Nach der Pause folgten zunächst die Zwei Intermezzi für Streicher, op. 12, von George Enescu, sehr einfühlsam, sehr klar formuliert, fein ausgewogen und nuanciert. Und danach kam das zweite Highlight des Abends, die Streichersinfonie mit Pauken des armenischen Komponisten Edvard Mirzoyan (1921–2012). Dies ist eine einzigartige Komposition, im Grunde wohl neoklassisch, aber durch die Nähe zur armenischen Volksmusik und die Verbindung von Lyrismus, Schwermut, Drama und Tanz ebenso originell wie attraktiv.
Mirzoyans Komposition quillt über von Ideen, die nur so sprudeln und, weil nicht wahllos aneinandergereiht, einen dramaturgischen Ablauf ergeben, der Sinn macht und den Hörer als musikalisches Panoptikum begeistert.
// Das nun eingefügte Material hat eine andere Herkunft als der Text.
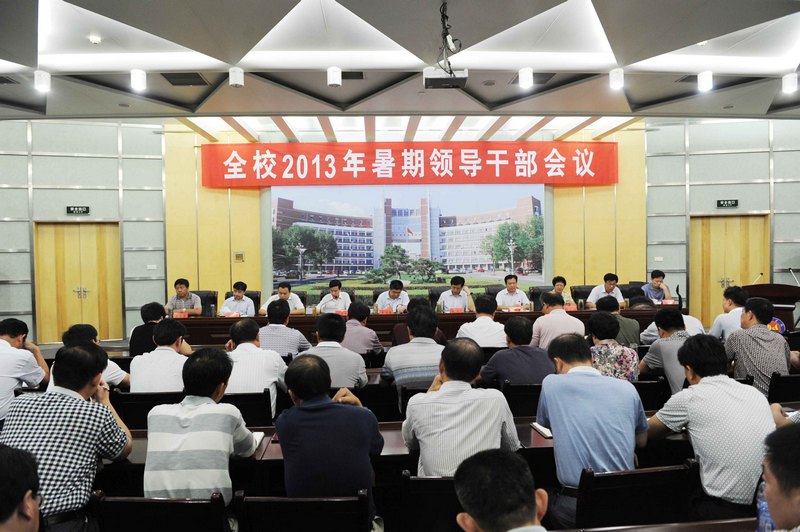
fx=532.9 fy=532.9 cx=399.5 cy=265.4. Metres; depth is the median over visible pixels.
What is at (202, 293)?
office chair
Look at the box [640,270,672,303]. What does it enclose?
man
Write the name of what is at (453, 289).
man
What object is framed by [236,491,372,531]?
chair
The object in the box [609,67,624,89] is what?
ceiling light
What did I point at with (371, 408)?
chair
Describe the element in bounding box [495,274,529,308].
man
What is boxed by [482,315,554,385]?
man
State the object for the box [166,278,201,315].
man
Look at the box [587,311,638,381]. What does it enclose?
woman
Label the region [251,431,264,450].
notebook
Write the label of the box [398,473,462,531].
chair
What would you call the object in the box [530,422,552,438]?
notebook
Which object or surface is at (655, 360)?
man
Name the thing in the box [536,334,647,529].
man
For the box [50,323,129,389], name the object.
man
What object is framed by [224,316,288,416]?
man
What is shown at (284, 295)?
man
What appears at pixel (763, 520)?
water bottle
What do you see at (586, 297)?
office chair
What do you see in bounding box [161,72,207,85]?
ceiling vent
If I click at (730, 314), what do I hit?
man
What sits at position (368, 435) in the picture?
man
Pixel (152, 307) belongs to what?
man
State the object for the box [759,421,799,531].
man
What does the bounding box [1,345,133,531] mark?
man
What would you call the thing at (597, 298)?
man
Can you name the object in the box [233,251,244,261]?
wall switch
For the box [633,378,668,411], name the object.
chair
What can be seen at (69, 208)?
exit sign
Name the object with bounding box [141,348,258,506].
man
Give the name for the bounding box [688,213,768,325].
door
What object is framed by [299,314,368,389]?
man
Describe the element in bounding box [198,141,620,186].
red banner
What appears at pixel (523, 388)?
chair
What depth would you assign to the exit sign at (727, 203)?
9.39 m
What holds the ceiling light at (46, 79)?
attached to the ceiling
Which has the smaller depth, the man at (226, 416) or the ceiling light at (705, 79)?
the man at (226, 416)
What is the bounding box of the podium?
[744,282,799,330]
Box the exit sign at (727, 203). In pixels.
[715,199,738,207]
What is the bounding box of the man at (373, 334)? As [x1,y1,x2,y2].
[339,301,381,355]
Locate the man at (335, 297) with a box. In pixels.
[314,279,351,313]
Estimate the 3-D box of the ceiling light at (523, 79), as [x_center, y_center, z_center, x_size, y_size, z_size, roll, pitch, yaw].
[1.406,-2.100,5.945,0.148,0.207,0.149,-1,1,-3]
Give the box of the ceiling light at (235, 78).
[228,66,243,86]
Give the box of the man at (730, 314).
[708,285,747,339]
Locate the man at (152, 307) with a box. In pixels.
[128,301,167,356]
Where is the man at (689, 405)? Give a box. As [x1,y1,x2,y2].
[643,332,773,521]
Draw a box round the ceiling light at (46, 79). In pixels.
[33,69,50,92]
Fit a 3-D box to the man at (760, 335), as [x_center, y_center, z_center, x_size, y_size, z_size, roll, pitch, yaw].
[2.649,0.687,3.960,0.497,0.877,0.538,-1,1,-3]
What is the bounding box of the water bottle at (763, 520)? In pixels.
[755,477,775,531]
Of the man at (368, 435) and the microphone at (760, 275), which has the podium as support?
the microphone at (760, 275)
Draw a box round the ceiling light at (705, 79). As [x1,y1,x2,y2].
[697,71,713,91]
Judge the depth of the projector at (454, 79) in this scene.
5.30 m
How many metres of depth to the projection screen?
10.35 m
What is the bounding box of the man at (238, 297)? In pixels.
[219,281,255,316]
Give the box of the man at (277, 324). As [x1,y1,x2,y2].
[257,299,309,357]
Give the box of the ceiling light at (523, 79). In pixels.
[517,67,533,88]
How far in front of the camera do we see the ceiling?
5.77 m
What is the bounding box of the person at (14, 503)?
[0,443,42,531]
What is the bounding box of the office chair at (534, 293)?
[528,286,550,306]
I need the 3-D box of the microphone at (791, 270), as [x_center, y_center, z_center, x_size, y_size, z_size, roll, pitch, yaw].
[5.902,0.325,7.928,0.193,0.571,0.247,-1,1,-3]
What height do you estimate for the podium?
0.972 m
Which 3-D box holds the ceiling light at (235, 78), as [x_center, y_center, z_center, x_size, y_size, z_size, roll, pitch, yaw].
[-1.757,-2.032,5.732,0.145,0.194,0.143,-1,1,-3]
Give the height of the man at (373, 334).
0.786 m
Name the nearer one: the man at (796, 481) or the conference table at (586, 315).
the man at (796, 481)
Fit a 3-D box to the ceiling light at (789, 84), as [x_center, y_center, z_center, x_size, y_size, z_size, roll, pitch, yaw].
[4.493,-2.110,6.141,0.156,0.204,0.155,-1,1,-3]
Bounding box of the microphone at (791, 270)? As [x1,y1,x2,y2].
[788,267,799,285]
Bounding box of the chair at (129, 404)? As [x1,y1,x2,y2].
[111,390,184,430]
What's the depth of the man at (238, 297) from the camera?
7.14 m
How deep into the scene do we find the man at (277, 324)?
4.84 m
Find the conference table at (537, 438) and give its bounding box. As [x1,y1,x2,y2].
[110,417,707,470]
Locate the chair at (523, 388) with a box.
[502,382,542,417]
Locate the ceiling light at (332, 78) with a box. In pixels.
[327,66,341,86]
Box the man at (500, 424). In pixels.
[401,339,521,476]
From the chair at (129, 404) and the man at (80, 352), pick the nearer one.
the man at (80, 352)
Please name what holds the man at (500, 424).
on the chair at (423, 481)
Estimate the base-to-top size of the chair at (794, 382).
0.697 m
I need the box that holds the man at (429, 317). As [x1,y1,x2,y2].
[382,306,443,388]
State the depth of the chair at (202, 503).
1.87 m
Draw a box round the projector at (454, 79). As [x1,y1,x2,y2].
[423,66,467,88]
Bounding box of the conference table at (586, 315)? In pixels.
[167,306,686,348]
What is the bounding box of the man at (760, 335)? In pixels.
[724,296,790,396]
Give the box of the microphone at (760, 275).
[752,272,763,284]
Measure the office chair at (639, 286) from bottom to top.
0.900 m
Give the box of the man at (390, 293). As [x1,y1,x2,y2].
[375,280,409,312]
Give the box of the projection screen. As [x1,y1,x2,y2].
[270,182,543,304]
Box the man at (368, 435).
[276,354,383,522]
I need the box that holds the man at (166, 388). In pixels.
[129,318,193,392]
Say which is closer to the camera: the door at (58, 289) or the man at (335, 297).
the man at (335, 297)
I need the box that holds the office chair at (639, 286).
[620,281,645,299]
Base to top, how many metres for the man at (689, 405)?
0.903 m
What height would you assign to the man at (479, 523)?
0.931 m
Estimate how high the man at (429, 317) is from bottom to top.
0.824 m
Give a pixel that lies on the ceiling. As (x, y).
(641, 55)
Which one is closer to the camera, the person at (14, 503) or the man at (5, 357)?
the person at (14, 503)
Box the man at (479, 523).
[453,448,548,531]
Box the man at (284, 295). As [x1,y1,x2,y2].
[260,281,304,314]
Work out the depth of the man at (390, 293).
7.37 m
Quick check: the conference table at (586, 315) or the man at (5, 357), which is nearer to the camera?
the man at (5, 357)
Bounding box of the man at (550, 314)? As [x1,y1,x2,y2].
[530,291,584,349]
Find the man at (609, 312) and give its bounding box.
[594,295,639,346]
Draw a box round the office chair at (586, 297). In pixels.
[571,285,594,307]
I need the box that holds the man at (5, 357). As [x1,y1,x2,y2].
[0,317,48,421]
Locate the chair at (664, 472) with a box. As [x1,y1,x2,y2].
[574,463,696,529]
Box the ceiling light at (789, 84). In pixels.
[781,72,798,93]
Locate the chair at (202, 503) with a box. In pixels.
[94,491,228,531]
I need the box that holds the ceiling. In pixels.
[0,0,799,127]
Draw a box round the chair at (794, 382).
[767,372,799,403]
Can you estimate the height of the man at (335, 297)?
0.881 m
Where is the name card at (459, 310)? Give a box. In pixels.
[448,307,465,313]
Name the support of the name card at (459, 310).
on the conference table at (586, 315)
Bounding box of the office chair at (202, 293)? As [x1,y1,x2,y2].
[193,290,217,315]
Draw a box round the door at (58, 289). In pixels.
[34,222,122,344]
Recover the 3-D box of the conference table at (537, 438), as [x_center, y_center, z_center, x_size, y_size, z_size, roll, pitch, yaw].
[0.267,1.172,2.735,4.006,0.673,0.847,-1,1,-3]
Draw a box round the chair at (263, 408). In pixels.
[219,391,273,426]
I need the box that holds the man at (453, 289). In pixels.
[437,275,474,311]
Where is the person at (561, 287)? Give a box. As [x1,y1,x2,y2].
[550,276,573,304]
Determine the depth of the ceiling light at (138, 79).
5.77 m
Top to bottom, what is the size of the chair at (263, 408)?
0.698 m
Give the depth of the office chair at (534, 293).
8.22 m
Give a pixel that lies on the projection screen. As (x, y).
(406, 233)
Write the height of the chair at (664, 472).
0.732 m
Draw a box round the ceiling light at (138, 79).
[130,68,146,90]
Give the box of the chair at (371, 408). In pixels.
[355,383,400,422]
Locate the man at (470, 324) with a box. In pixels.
[456,295,505,347]
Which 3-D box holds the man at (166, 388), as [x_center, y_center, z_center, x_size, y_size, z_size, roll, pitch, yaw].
[-1.627,0.766,3.754,0.456,0.780,0.524,-1,1,-3]
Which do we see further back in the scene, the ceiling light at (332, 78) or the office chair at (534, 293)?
the office chair at (534, 293)
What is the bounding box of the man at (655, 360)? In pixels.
[639,309,692,394]
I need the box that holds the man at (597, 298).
[585,273,624,308]
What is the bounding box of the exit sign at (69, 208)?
[66,206,89,214]
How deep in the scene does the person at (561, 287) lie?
7.58 m
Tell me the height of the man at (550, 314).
0.879 m
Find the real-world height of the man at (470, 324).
0.847 m
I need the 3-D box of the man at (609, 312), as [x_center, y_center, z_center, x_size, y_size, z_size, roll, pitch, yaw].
[2.119,0.732,5.289,0.500,0.839,0.521,-1,1,8]
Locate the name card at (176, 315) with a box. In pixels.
[172,311,189,317]
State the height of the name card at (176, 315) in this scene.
0.114 m

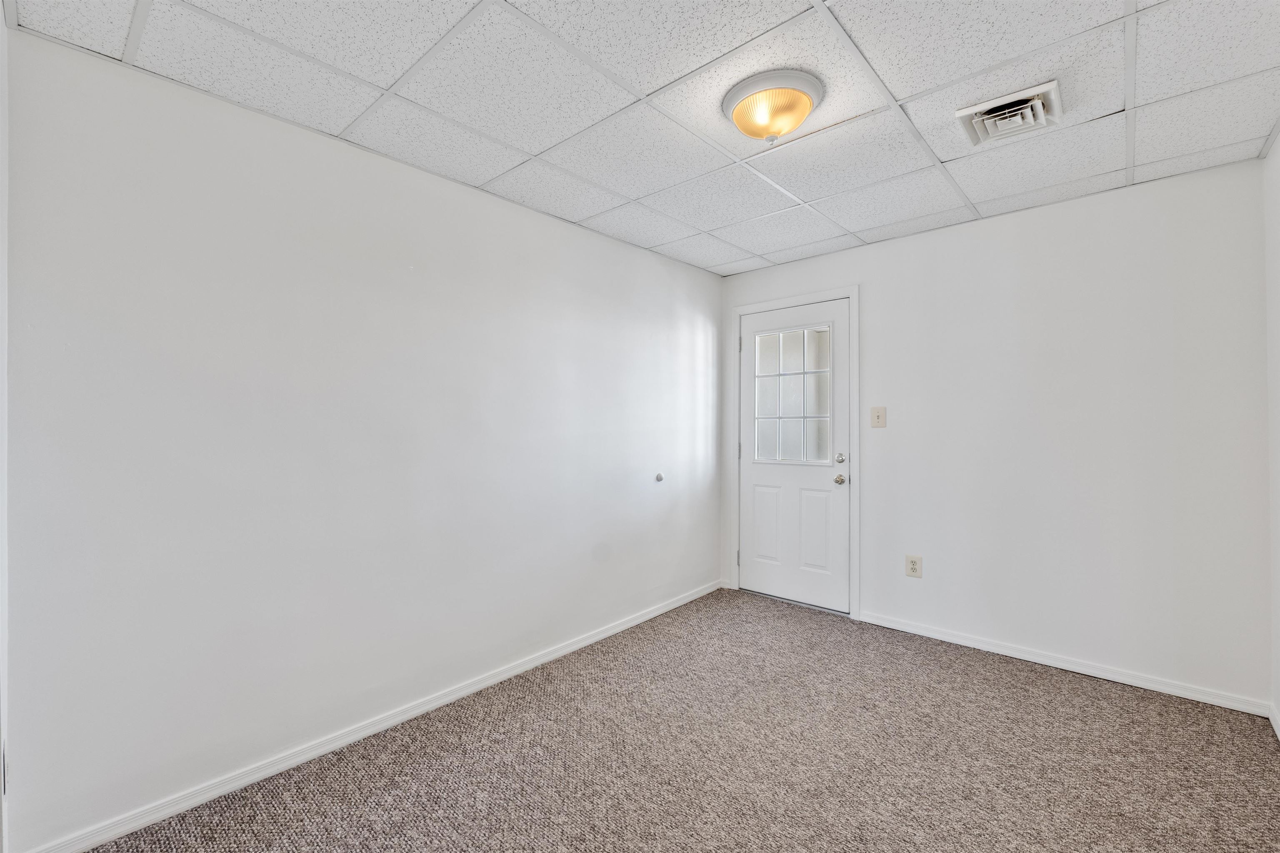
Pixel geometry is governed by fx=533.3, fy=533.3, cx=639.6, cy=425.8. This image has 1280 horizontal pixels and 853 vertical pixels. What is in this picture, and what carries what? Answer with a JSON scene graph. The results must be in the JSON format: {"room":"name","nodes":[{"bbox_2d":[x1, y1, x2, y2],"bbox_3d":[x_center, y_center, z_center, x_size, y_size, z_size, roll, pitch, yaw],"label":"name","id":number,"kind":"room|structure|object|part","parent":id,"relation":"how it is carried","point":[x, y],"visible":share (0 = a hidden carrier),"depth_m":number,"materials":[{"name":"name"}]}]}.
{"room":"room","nodes":[
{"label":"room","id":0,"kind":"room"},
{"bbox_2d":[0,3,9,852],"bbox_3d":[-1.335,0.056,1.028,1.270,2.396,0.131,0,0,42],"label":"near left wall","id":1,"kind":"structure","parent":0,"point":[3,453],"depth_m":1.40,"materials":[{"name":"white paint"}]},
{"bbox_2d":[0,23,719,849],"bbox_3d":[-0.638,0.067,2.822,0.127,2.416,3.794,0,0,42],"label":"left wall","id":2,"kind":"structure","parent":0,"point":[607,242],"depth_m":1.97,"materials":[{"name":"white paint"}]},
{"bbox_2d":[22,580,721,852],"bbox_3d":[-0.595,1.233,2.732,0.014,0.074,3.559,0,0,42],"label":"baseboard","id":3,"kind":"structure","parent":2,"relation":"attached to","point":[645,618],"depth_m":2.03,"materials":[{"name":"white paint"}]},
{"bbox_2d":[654,471,664,482],"bbox_3d":[0.135,0.344,3.558,0.028,0.062,0.060,0,0,42],"label":"door stop","id":4,"kind":"object","parent":2,"relation":"attached to","point":[660,476],"visible":0.98,"depth_m":3.55,"materials":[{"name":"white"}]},
{"bbox_2d":[2,0,1279,275],"bbox_3d":[0.411,-1.195,1.847,3.129,0.105,3.841,0,0,42],"label":"ceiling","id":5,"kind":"structure","parent":0,"point":[660,83],"depth_m":1.82,"materials":[{"name":"white tile"}]},
{"bbox_2d":[722,68,823,143],"bbox_3d":[0.463,-1.075,1.879,0.342,0.146,0.338,0,0,42],"label":"ceiling light","id":6,"kind":"object","parent":5,"relation":"attached to","point":[735,115],"visible":0.99,"depth_m":1.81,"materials":[{"name":"glass"}]},
{"bbox_2d":[955,80,1064,146],"bbox_3d":[1.354,-1.128,1.957,0.294,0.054,0.298,0,0,42],"label":"air vent","id":7,"kind":"object","parent":5,"relation":"in","point":[1053,95],"visible":0.99,"depth_m":1.94,"materials":[{"name":"white metal"}]},
{"bbox_2d":[78,587,1279,852],"bbox_3d":[0.333,1.301,1.676,3.151,0.100,4.148,0,0,42],"label":"carpet floor","id":8,"kind":"structure","parent":0,"point":[1025,685],"depth_m":1.98,"materials":[{"name":"carpet"}]},
{"bbox_2d":[718,156,1269,709],"bbox_3d":[1.723,0.054,3.227,2.875,2.408,0.130,0,0,42],"label":"back wall","id":9,"kind":"structure","parent":0,"point":[875,302],"depth_m":2.70,"materials":[{"name":"white paint"}]},
{"bbox_2d":[730,285,860,623],"bbox_3d":[1.057,0.169,3.775,0.969,2.174,0.019,0,0,42],"label":"door frame","id":10,"kind":"structure","parent":9,"relation":"attached to","point":[855,297],"depth_m":3.54,"materials":[{"name":"white paint"}]},
{"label":"hinge","id":11,"kind":"part","parent":10,"relation":"part of","materials":[{"name":"metal"}]},
{"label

Das Ensemble Esperanza spielte mit unvergleichlichem Eifer und hörbarer Spielfreude, klangreich und mit dichtem Sound, effektvoll, um das Werk in seiner ganzen Vielfalt erfahrbar zu machen. Das differenzierte, transparente und homogene Zusammenspiel hatte ein Niveau, wie man es bei solchen Streichorchestern nur selten hört. Auch hier fiel die Qualität der berückenden Soli von Chouchane Siranossian auf. Ihr goldwarmer Geigenklang hob sich ätherisch aus dem Streicherchor hervor.
Das Publikum zeigte sich begeistert ob dieser großartigen Entdeckung und erklatschte sich als Zugabe eine der Miniaturen von Komitas, für den Abend speziell eingerichtet in einer Fassung mit Pauken.